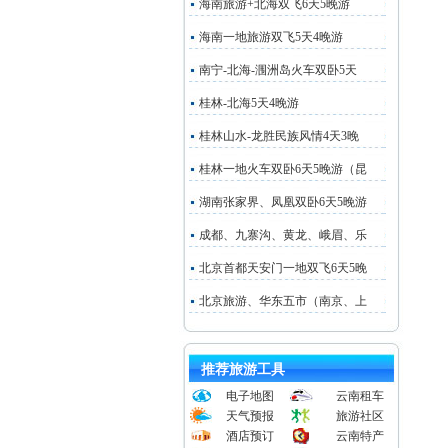
海南旅游+北海双飞6天5晚游
海南一地旅游双飞5天4晚游
南宁-北海-涠洲岛火车双卧5天
桂林-北海5天4晚游
桂林山水-龙胜民族风情4天3晚
桂林一地火车双卧6天5晚游（昆
湖南张家界、凤凰双卧6天5晚游
成都、九寨沟、黄龙、峨眉、乐
北京首都天安门一地双飞6天5晚
北京旅游、华东五市（南京、上
推荐旅游工具
电子地图
云南租车
天气预报
旅游社区
酒店预订
云南特产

----

## Task requirements:
Give back the text read from every one of the records, line for line and unchanged, leaving out the pictures.

## Output:
海南旅游+北海双飞6天5晚游
海南一地旅游双飞5天4晚游
南宁-北海-涠洲岛火车双卧5天
桂林-北海5天4晚游
桂林山水-龙胜民族风情4天3晚
桂林一地火车双卧6天5晚游（昆
湖南张家界、凤凰双卧6天5晚游
成都、九寨沟、黄龙、峨眉、乐
北京首都天安门一地双飞6天5晚
北京旅游、华东五市（南京、上
推荐旅游工具
电子地图
云南租车
天气预报
旅游社区
酒店预订
云南特产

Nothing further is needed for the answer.